== Dataset ==

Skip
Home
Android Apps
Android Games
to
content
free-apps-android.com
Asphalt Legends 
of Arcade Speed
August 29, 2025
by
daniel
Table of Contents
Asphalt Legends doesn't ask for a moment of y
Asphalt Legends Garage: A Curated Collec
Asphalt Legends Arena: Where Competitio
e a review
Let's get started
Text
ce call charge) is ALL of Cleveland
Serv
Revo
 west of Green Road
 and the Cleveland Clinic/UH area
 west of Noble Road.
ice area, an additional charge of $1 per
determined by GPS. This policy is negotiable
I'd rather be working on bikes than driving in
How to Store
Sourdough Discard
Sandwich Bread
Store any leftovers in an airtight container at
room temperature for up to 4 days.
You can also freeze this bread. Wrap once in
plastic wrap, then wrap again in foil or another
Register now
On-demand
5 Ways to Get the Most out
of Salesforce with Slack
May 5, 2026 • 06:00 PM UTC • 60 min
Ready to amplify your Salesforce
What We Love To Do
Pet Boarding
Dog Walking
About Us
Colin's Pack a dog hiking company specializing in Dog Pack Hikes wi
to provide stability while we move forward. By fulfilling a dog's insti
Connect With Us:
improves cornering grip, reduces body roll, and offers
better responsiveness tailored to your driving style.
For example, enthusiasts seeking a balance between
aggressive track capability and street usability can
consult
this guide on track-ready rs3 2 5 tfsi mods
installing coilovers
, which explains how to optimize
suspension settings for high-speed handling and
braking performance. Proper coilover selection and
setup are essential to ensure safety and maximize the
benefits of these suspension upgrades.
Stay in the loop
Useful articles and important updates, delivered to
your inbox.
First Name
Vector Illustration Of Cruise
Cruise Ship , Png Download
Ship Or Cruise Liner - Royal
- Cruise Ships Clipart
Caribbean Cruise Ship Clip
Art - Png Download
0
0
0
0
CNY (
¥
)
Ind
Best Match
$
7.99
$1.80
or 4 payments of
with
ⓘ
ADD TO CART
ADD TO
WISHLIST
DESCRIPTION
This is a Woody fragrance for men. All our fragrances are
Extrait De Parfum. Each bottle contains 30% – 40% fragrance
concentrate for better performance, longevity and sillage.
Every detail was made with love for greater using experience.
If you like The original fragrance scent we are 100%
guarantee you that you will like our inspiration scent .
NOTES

===

__What is required__
Count up the lines in the material above that contain the string "area", then state that figure alone.

__Finished exercise__
2